§ RECORDED DATA
[Start of section]
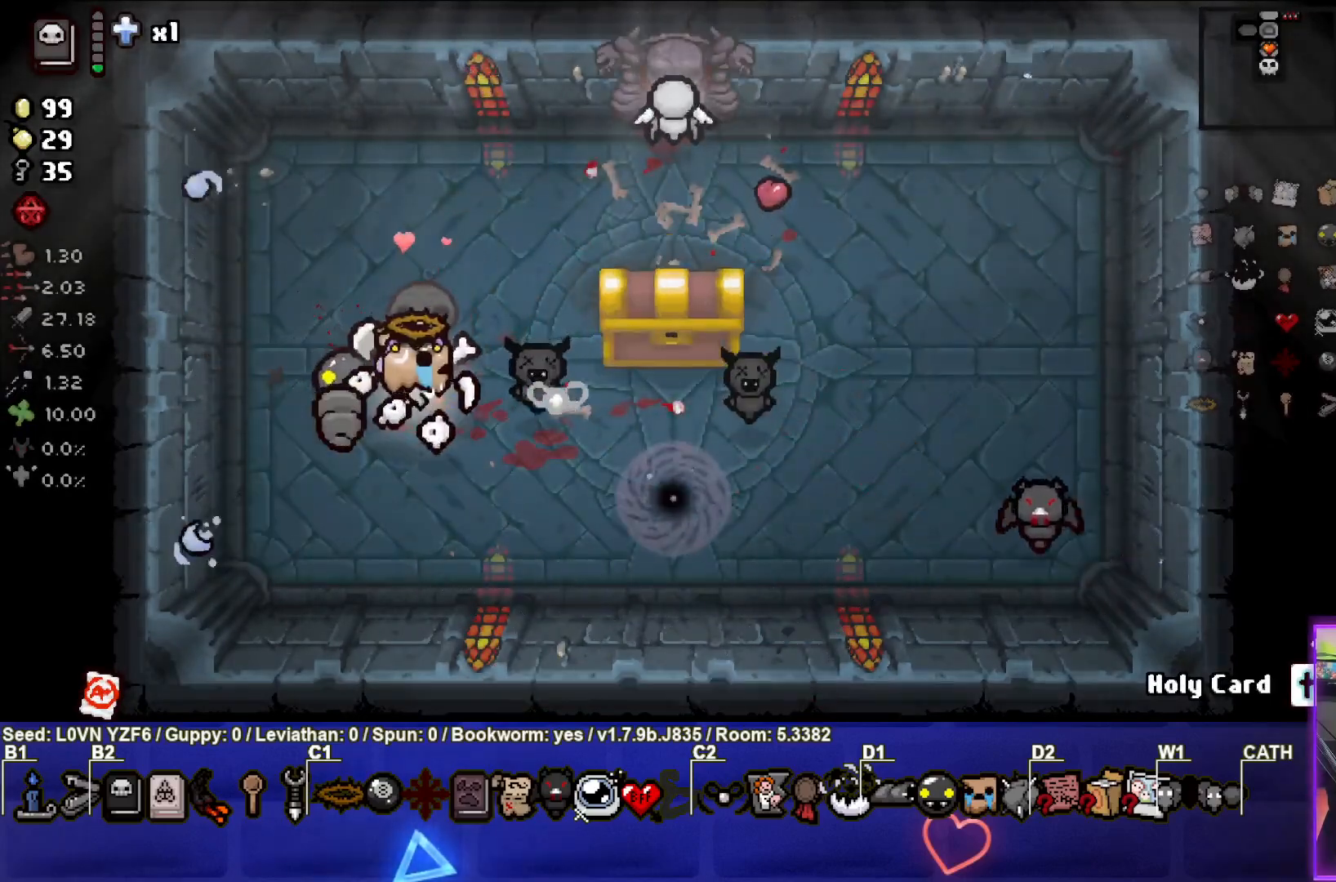
{"buttons": [], "left_stick": "up-right", "events": [[17, "left_stick", "right"], [117, "left_stick", "up-right"]]}
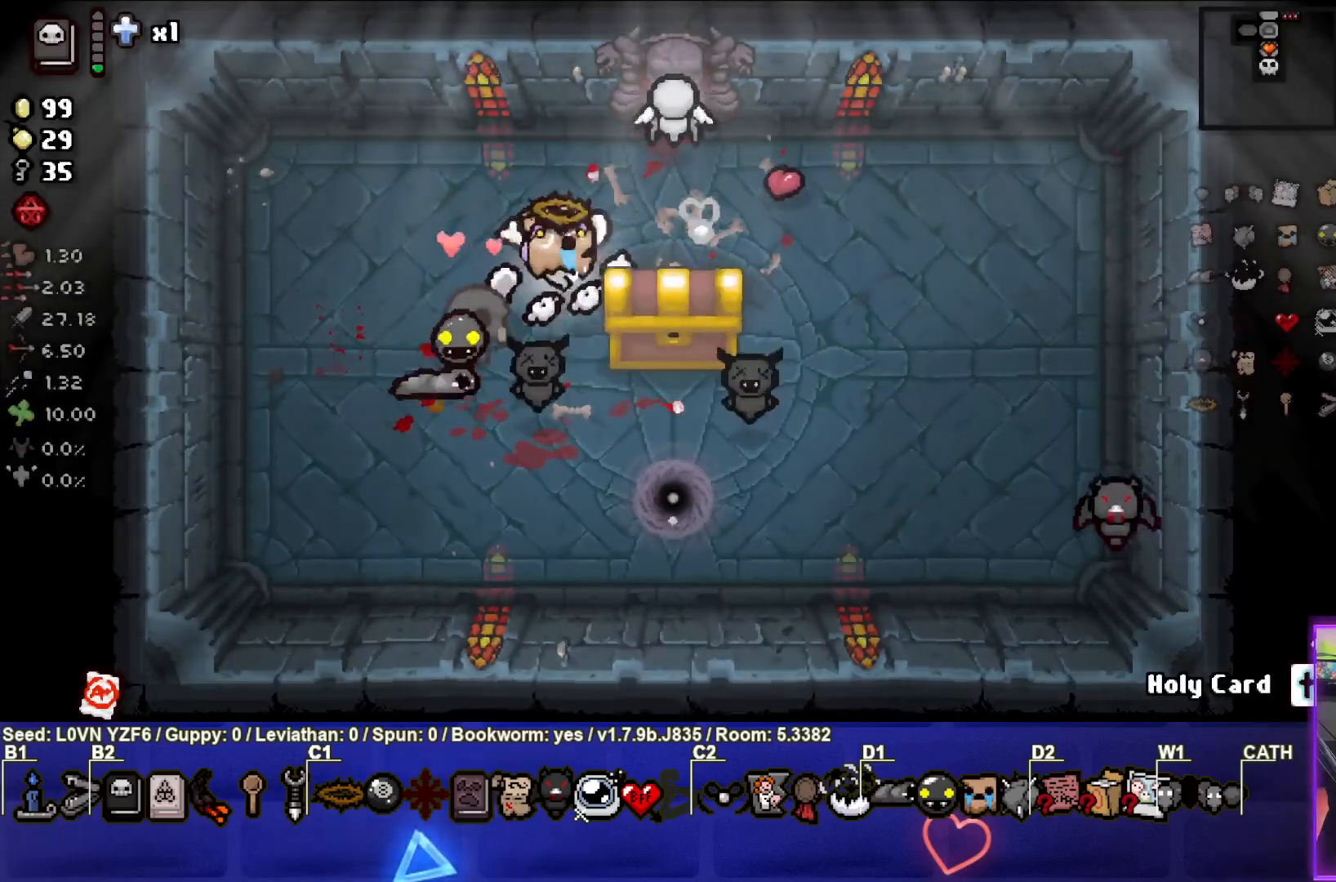
{"buttons": [], "left_stick": "down-right", "events": [[167, "left_stick", "down-right"]]}
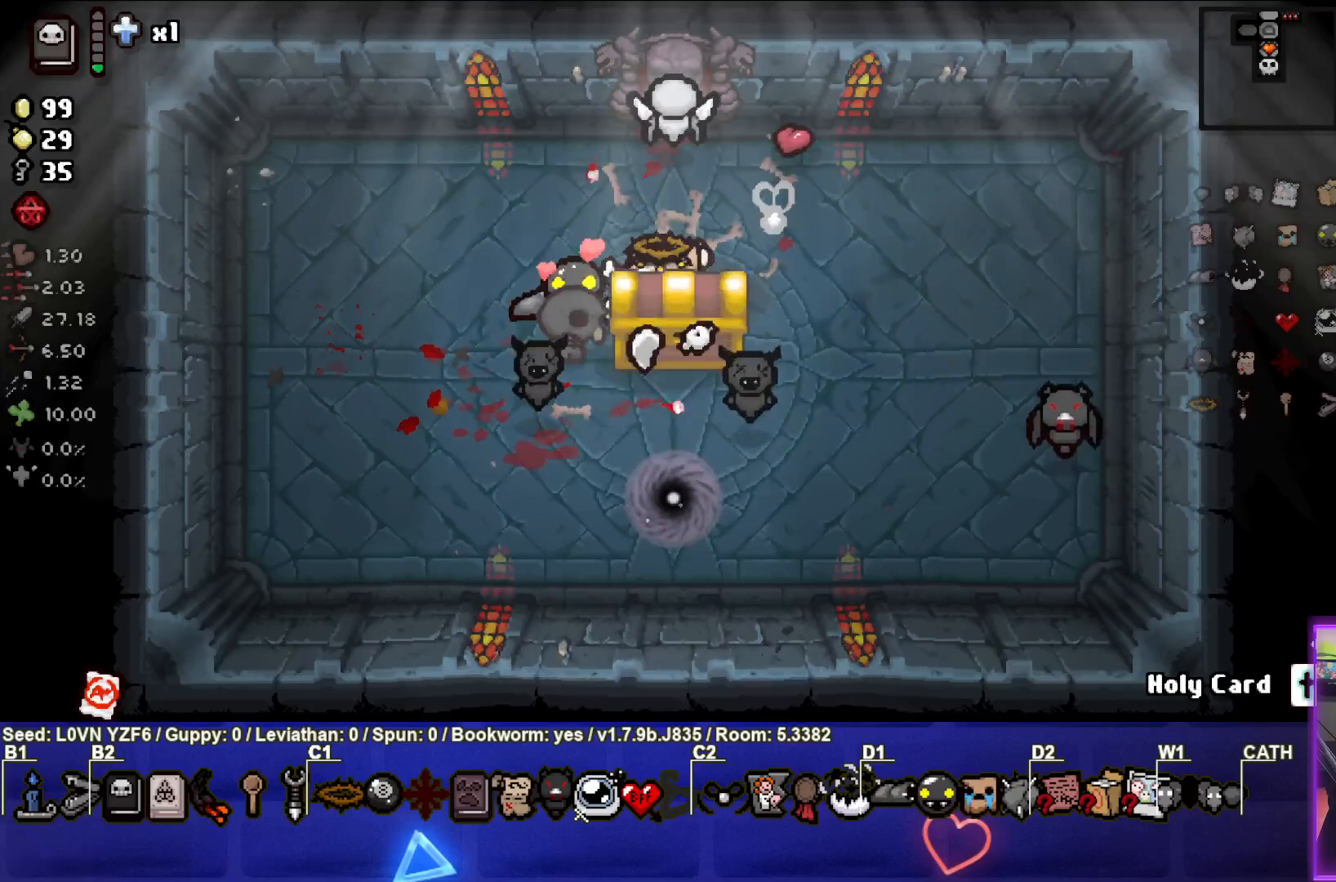
{"buttons": [], "left_stick": "center", "events": [[17, "left_stick", "center"]]}
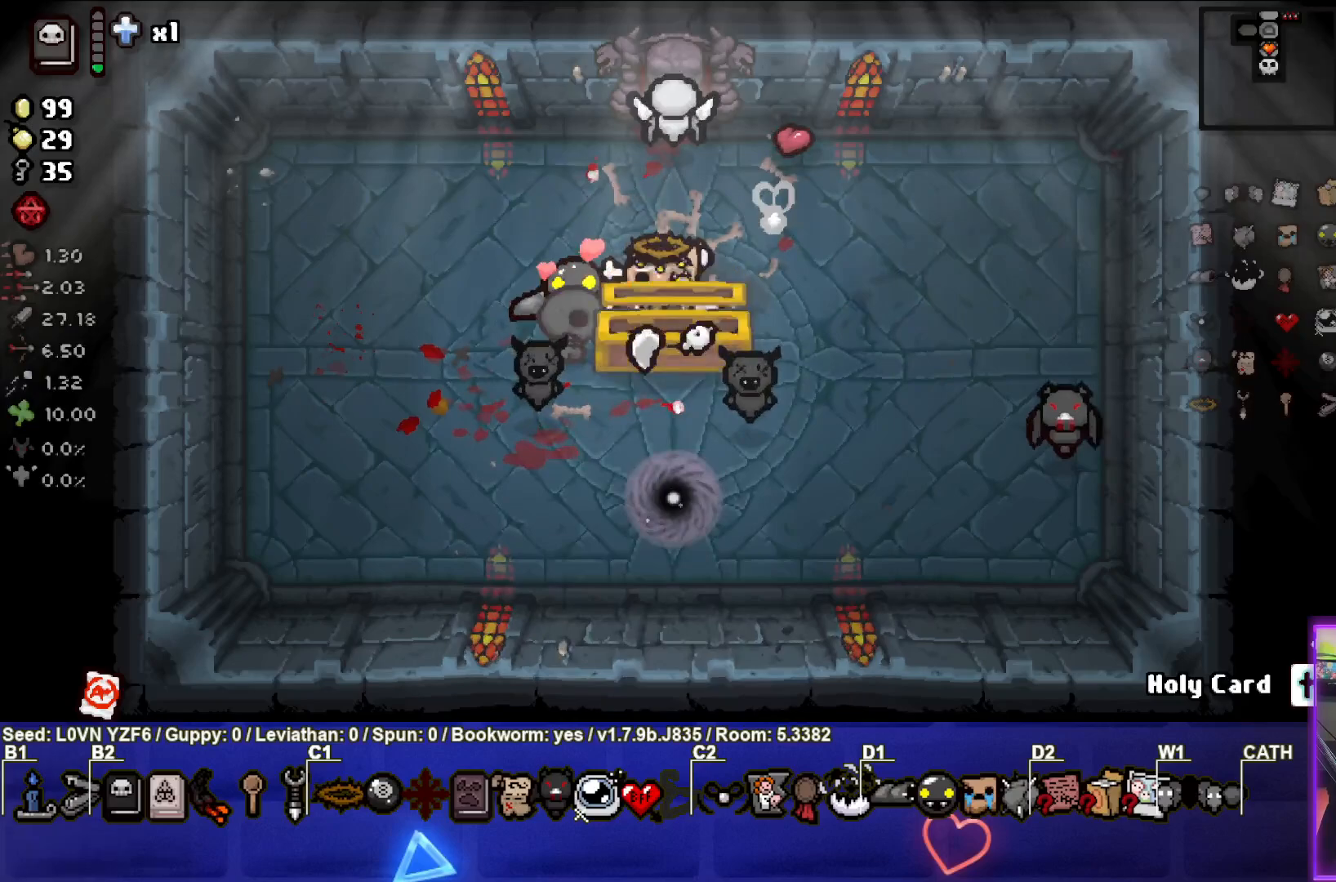
{"buttons": [], "left_stick": "center", "events": []}
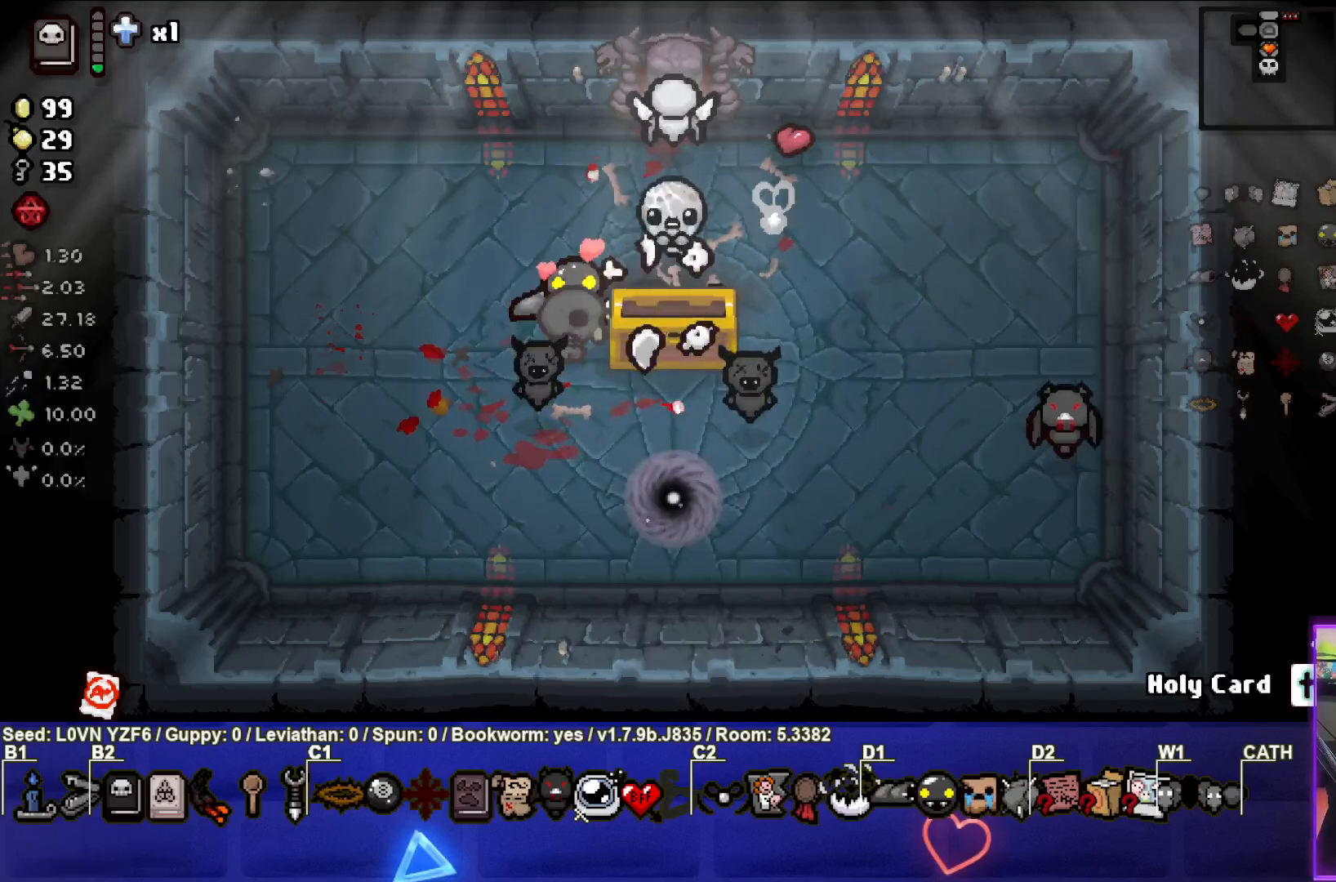
{"buttons": [], "left_stick": "center", "events": []}
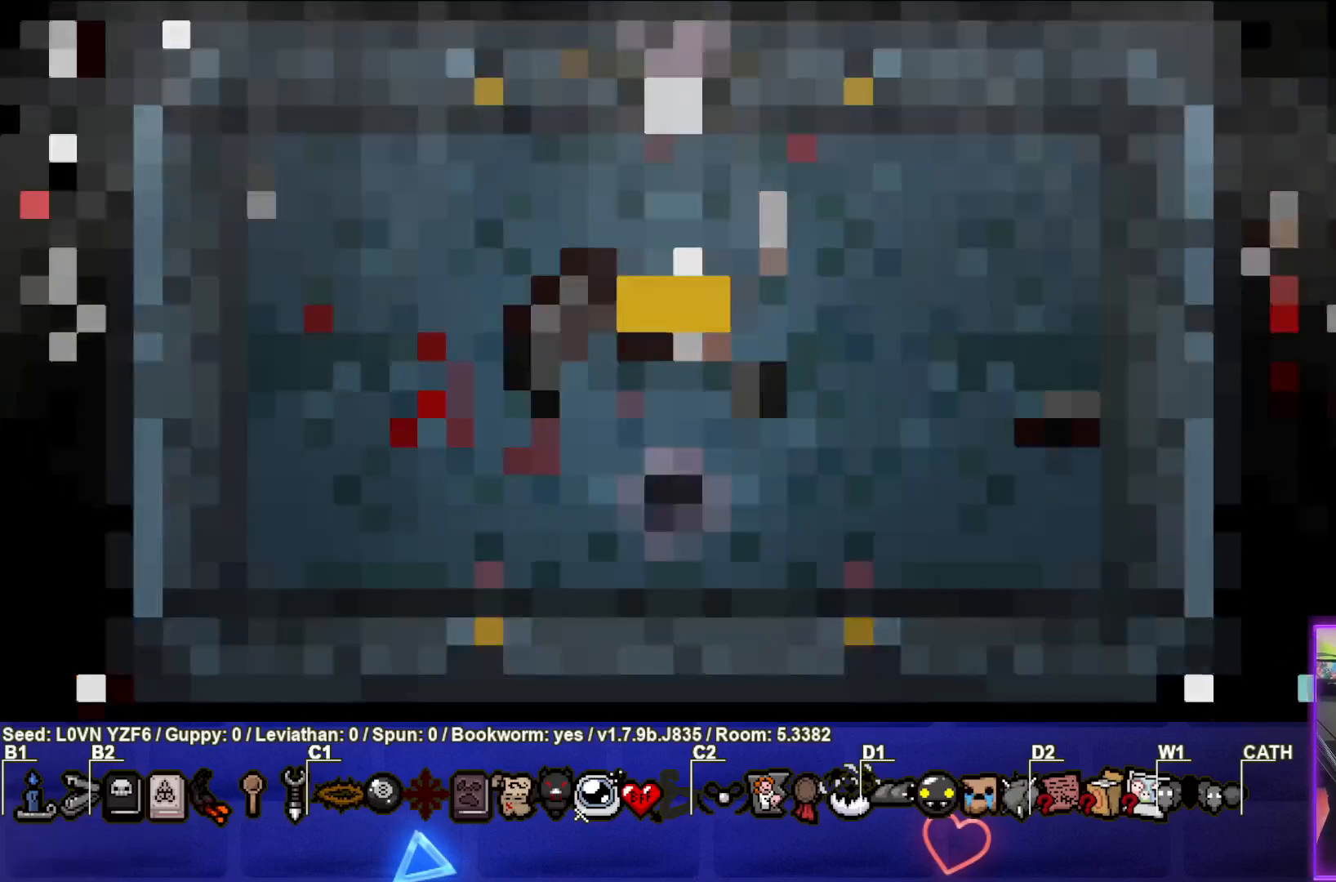
{"buttons": [], "left_stick": "center", "events": []}
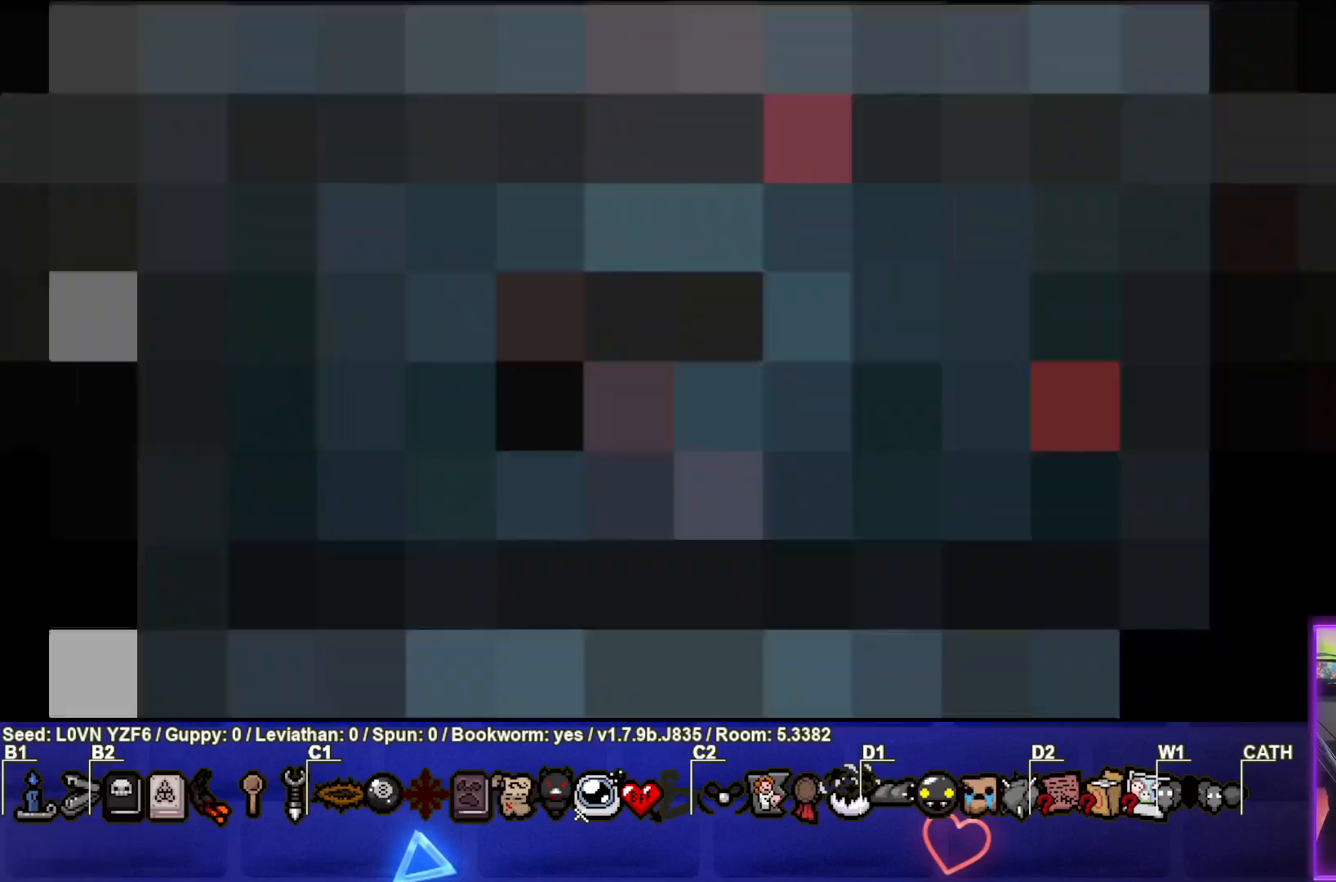
{"buttons": [], "left_stick": "center", "events": []}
[End of section]
§ ACTION ITEM
Pick out, from the lines above, every one that contains the string "right".

§ TASK ANSWER
{"buttons": [], "left_stick": "up-right", "events": [[17, "left_stick", "right"], [117, "left_stick", "up-right"]]}
{"buttons": [], "left_stick": "down-right", "events": [[167, "left_stick", "down-right"]]}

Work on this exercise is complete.